3.4 Hypergraph Structure Computation

Hypergraph structure computation aims to learn the high-order correlations among data in the presence of missing links and inaccurate initial structure. There are two scenarios in which hypergraph structure computation is performed: either the set of hyperedges is incomplete or the affiliation relationships between vertices and hyperedges are incomplete. Recommender system and drug discovery [8,9,10] are typical hypergraph structure computation applications. For example, in recommender system, the hyperedges describe the connections between items and users with specific semantics. The number of hyperedges is fixed, and the features of both vertices and hyperedges can be obtained as the input. Here, the target of hypergraph structure computation is to predict whether a vertex belongs to a hyperedge or not. If a new hyperedge is predicted, we can have new link to indicate the connections. However, in a knowledge hypergraph, the hyperedges display the facts in the real world, which are usually highly incomplete. The missing links are expected to be inferred based on existing links by hypergraph structure computation.

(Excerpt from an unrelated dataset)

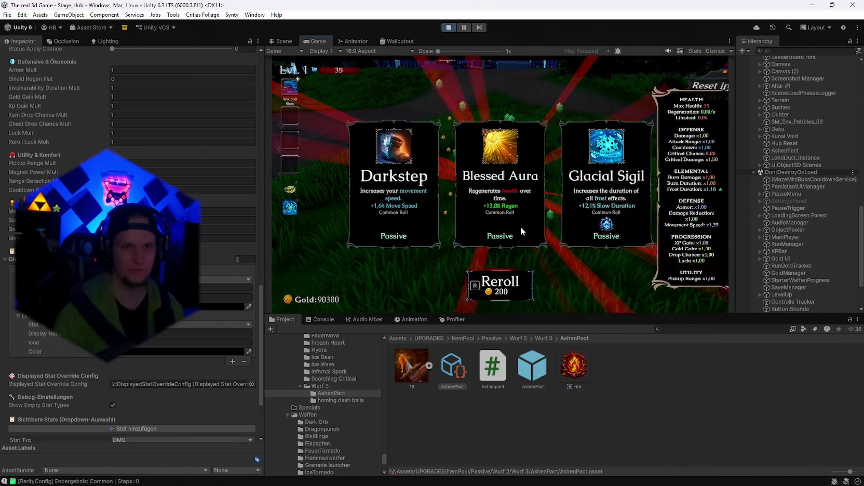
key(r)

Therefore, in the second case, the objective of hypergraph structure computation is not only optimizing existing links but also inferring the unobserved links.

In the following, we describe the computation paradigms of these two cases separately. The first scenario is that the set of hyperedges is complete and the affiliation relationships between vertices and hyperedges are incomplete. In this case, we usually can extract a feature vector for each hyperedge representation. Given the input of vertex features \({\mathbf {X}}_{\mathbb {V}}\) and hyperedge features \({\mathbf {X}}_{\mathbb {E}}\), we can calculate the incidence matrix by the function related to the vertex and hyperedge features as

$$\displaystyle \begin{aligned} {\mathbf{H}}^{*} = f_{\varTheta}({\mathbf{X}}_{\mathbb{V}}, {\mathbf{X}}_{\mathbb{E}}). \end{aligned} $$
(3.4)

For example, the attention score can be used as an instance of the function in practice.

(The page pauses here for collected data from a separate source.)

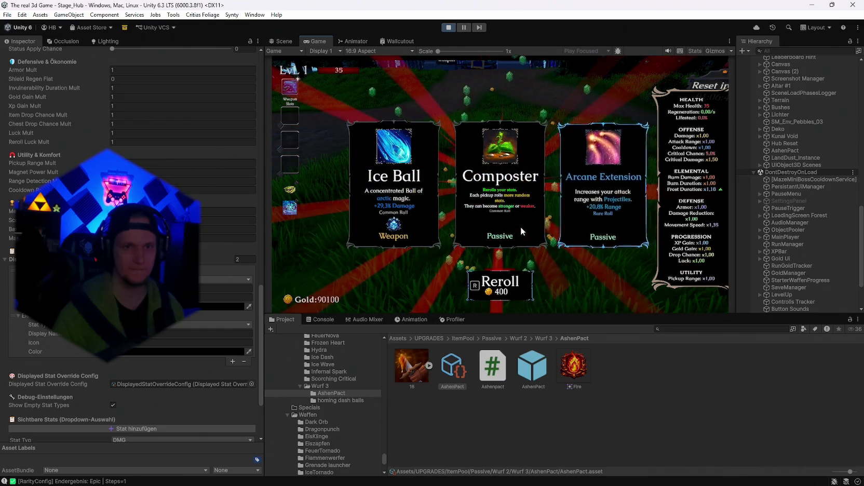
key(r)
key(r)
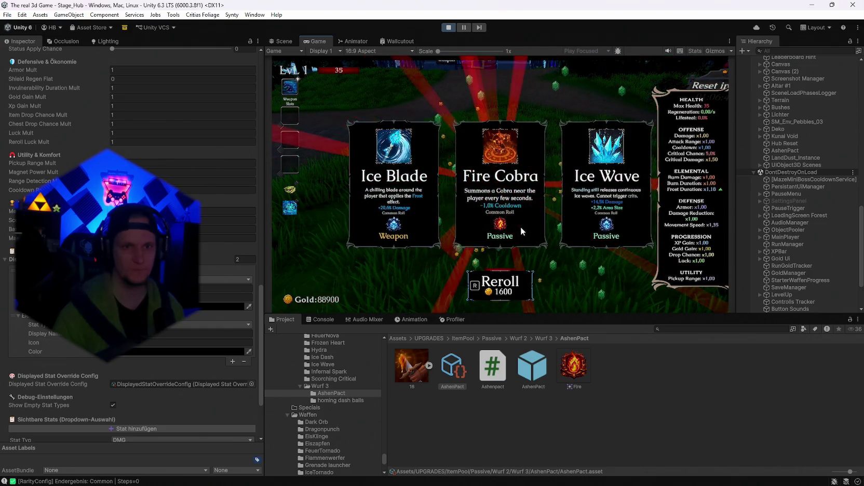
key(r)
key(r)
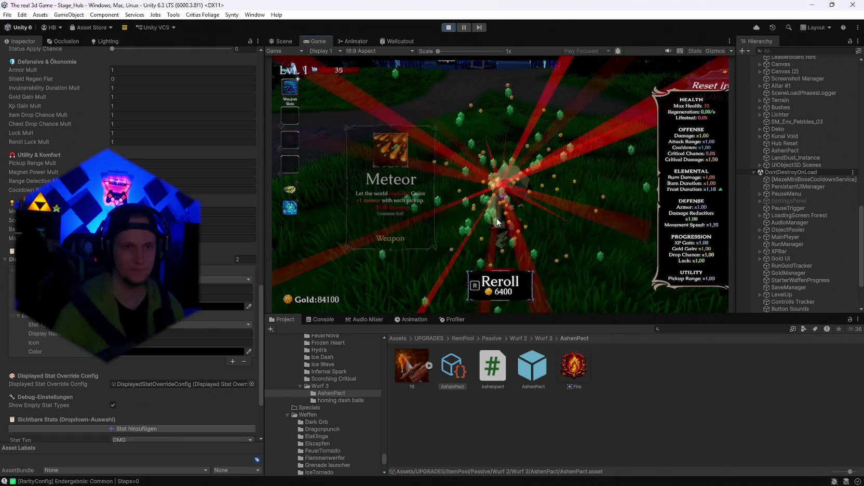
key(r)
key(r)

In the second scenario, if there are missing hyperedges in the observed hypergraph and the semantics of hyperedges are ambiguous, it is difficult to directly describe the hyperedges by features. Consequently, only the initial incomplete hypergraph structure and the features of vertices can be available as the input. We denote the incidence matrix of the initial hypergraph structure by H (0). The computation paradigm can be written as

$$\displaystyle \begin{aligned} {\mathbf{H}}^{*} = f_{\varTheta}({\mathbf{X}}_{\mathbb{V}}, {\mathbf{H}}^{(0)}), \end{aligned} $$
(3.5)

which indicates that the new hypergraph structure is updated based on the original hypergraph structure following specific prior information.

To guide the evolution of hypergraph structure to more accurately model data correlation, it is necessary to evaluate the quality of hypergraph structure based on the training data and prior information. If there is part of ground truth information about the hypergraph structure, the performance of correlation modeling can be evaluated directly. However, there is no golden standard for hypergraph structure in most cases. Therefore, we may need to perform downstream tasks using the new hypergraph and indirectly evaluate hypergraph computation performance through the downstream task results. Here, we refer to Fig. 3.1, and hypergraph structure computation can be conducted under the intra- and inter-hypergraph computation frameworks.

3.5 Summary

In this chapter, we introduce three hypergraph computation paradigms for different scenarios. These three paradigms are intra-hypergraph computation, inter-hypergraph computation, and hypergraph structure computation, which focus on learning the representation of a single subject using the inside component information, learning the representation of a subject by considering its correlations with other subjects, and learning the high-order correlations among data in the presence of missing links and inaccurate initial structure. This chapter provides an overview of how to use hypergraph computation, and the detailed hypergraph computation theory, methods, and application will be introduced in the following chapters.